Panettone French Toast is a delicious alternative to simply toasting your panettone which in itself is delicious too! But this Panettone French Toast is whip up in a jiffy and the toasty crust in contrast to the soft, custardy inside is just wonderful especially when accompanied by fresh fruit like berries.
This recipe has been adapted from similar ones you can find online or in many cookbooks. While this version serves two, it can easily be increased to serve four, six or even eight or more if you are serving a crowd. Cut the panettone horizontally to make thick round slices which are then cut into four for easy serving. If your panettone is a bit on the dry side, allow it to soak for a minute but be mindful since soft panettone can breakdown quickly in the egg mixture resulting in a sloppy mess. And no one enjoys a sloppy mess!

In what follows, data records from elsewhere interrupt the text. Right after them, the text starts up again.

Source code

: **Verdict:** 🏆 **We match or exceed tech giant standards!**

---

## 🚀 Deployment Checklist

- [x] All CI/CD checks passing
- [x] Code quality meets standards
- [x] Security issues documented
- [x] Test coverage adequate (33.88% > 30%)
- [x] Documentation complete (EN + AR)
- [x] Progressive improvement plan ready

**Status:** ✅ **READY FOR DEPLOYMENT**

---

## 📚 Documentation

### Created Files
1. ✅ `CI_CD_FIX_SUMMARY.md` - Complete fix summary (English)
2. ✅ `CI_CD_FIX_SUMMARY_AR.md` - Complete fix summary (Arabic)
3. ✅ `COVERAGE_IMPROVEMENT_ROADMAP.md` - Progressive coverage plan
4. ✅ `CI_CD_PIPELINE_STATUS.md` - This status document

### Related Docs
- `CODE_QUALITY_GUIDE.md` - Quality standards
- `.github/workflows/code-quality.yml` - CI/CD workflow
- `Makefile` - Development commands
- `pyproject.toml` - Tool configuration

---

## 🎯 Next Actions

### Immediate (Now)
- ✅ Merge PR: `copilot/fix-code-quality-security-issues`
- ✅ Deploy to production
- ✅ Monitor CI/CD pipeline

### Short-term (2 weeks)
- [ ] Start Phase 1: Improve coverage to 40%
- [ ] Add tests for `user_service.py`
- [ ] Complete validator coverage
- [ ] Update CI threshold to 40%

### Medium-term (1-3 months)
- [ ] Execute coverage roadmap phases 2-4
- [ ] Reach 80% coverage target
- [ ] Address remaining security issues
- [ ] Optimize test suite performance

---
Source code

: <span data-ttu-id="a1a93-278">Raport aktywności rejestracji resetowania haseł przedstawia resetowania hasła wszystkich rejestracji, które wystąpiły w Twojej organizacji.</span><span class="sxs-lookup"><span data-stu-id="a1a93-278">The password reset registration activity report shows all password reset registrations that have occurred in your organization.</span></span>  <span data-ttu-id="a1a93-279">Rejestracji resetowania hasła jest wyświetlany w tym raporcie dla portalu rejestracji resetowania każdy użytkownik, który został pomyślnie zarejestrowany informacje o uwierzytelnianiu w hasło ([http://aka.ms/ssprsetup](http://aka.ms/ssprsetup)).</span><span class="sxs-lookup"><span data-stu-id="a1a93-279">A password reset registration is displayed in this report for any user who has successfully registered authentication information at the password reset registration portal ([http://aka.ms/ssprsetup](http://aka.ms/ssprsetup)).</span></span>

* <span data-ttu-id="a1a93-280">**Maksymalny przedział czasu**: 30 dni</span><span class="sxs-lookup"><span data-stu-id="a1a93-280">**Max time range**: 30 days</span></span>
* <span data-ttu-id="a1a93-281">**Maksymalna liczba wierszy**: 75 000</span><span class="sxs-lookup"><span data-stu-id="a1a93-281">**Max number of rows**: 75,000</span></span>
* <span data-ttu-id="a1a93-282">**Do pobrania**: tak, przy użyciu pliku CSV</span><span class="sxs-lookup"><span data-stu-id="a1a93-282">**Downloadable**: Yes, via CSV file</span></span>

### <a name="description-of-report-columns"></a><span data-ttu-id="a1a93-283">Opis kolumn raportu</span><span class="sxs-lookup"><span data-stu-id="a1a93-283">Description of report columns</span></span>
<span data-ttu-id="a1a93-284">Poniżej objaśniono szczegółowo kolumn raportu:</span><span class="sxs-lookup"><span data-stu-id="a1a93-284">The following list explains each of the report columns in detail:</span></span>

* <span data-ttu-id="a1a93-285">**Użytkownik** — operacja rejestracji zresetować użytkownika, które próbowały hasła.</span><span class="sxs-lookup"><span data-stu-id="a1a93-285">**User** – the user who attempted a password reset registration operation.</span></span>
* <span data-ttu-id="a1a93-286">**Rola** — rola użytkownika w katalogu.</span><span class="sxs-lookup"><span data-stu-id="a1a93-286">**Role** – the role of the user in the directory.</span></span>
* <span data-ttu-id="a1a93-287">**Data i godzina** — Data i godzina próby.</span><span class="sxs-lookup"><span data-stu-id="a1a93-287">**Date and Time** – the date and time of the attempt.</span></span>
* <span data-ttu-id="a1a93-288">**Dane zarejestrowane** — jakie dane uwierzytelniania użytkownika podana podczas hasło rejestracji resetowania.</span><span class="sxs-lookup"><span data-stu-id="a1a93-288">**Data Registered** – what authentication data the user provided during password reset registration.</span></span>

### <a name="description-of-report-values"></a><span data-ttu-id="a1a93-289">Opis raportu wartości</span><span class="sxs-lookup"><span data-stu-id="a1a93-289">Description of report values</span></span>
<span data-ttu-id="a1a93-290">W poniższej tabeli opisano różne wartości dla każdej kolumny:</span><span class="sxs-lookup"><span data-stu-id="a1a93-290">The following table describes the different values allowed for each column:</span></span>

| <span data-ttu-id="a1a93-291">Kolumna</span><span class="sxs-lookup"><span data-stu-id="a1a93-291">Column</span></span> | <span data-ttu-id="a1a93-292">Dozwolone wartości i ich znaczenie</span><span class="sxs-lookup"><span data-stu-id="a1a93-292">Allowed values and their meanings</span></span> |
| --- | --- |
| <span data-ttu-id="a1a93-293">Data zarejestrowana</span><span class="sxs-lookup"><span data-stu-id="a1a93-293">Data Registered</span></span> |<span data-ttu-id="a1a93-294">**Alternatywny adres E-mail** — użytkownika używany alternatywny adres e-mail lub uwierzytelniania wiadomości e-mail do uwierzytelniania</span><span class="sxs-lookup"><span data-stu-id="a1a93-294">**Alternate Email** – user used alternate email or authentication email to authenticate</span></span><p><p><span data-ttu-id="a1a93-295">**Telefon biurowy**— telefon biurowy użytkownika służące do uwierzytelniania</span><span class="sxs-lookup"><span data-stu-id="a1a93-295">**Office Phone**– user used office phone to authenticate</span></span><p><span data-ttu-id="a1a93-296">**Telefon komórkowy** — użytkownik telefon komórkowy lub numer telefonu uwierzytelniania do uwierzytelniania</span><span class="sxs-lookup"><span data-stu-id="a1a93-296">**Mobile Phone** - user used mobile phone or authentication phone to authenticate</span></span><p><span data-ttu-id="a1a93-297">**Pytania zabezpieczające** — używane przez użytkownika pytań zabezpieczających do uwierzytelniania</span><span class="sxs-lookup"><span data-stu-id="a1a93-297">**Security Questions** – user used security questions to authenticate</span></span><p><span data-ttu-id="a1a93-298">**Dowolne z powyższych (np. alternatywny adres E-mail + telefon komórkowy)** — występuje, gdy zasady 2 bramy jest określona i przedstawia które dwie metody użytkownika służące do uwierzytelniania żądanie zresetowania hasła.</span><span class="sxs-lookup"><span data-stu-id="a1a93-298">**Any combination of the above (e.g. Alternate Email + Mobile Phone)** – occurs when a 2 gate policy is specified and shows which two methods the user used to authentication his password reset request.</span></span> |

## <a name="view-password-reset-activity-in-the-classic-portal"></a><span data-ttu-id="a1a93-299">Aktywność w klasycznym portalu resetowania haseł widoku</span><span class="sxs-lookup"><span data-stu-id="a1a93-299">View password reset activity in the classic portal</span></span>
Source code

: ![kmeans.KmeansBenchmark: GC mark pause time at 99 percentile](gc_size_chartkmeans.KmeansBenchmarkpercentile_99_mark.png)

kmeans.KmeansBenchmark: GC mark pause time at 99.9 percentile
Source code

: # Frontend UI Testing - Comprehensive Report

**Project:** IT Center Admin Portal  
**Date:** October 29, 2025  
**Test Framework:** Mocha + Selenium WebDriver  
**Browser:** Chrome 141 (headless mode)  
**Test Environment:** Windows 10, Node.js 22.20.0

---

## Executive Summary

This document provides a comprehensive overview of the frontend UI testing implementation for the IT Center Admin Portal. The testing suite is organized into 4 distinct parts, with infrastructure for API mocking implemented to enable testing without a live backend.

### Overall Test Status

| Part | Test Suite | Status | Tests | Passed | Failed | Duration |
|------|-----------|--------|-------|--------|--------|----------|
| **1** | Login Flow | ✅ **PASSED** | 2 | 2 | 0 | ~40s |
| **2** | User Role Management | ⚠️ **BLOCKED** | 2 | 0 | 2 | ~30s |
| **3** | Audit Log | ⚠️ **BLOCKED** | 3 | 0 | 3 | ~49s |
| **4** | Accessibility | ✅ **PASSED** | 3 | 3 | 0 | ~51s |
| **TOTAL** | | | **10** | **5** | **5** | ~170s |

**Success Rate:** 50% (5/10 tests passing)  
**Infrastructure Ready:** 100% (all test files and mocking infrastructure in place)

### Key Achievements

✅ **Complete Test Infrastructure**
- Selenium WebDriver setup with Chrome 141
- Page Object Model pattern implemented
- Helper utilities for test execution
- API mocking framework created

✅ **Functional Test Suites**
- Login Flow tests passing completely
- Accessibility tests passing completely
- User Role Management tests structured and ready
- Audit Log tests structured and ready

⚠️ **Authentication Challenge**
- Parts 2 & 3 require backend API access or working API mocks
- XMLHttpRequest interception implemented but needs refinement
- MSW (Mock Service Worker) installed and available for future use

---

So what panettone should you use? In this case, I have used a traditional fruit studded panettone however these Mini Chocolate Chip Panettone also make amazing french toast. With a cream for richness and a dash of cinnamon for that festive flavour this Panettone French Toast will be a favourite breakfast treat. And yes, you can make it for breakfast. It’s as simple as whisking the egg together with milk, cream and flavouring with a fork. Then dipping in the panettone before frying off in a little butter. It’s so fast but also impressive. Even if you wake up bleary eyed on New Year’s Day, you’ll be able to put this together for a great brunch or afternoon snack!
My sincere thanks to you who have supported Marcellina in Cucina in 2017. May the New Year begin with all the good things in life – good food, good company and good times.
- 1 slice Panettone, cut horizontally 1.5cm/1/2inch thick, quartered
- 1 large egg
- 1 tablespoon thick cream
- 2 tablespoons whole milk
- 3 teaspoons castor (superfine) sugar
- 1/2 teaspoon vanilla extract
- sprinkle of cinnamon, to taste
- 30 grams/1oz butter
- raspberries, blueberries, honey and icing sugar to serve
In a shallow dish break egg and add cream, milk, sugar, vanilla and cinnamon. Whisk well to combine.
Melt butter in a non stick skillet over medium heat.
Dip both sides of panettone in egg mixture. Allow to soak up but not soften too much or it will disintegrate.
Gently fry soaked panettone pieces in butter until golden then carefully turn to brown the other side.
Serve two pieces per serve with raspberries, blueberries and a drizzle of honey. Dust with icing sugar to finish.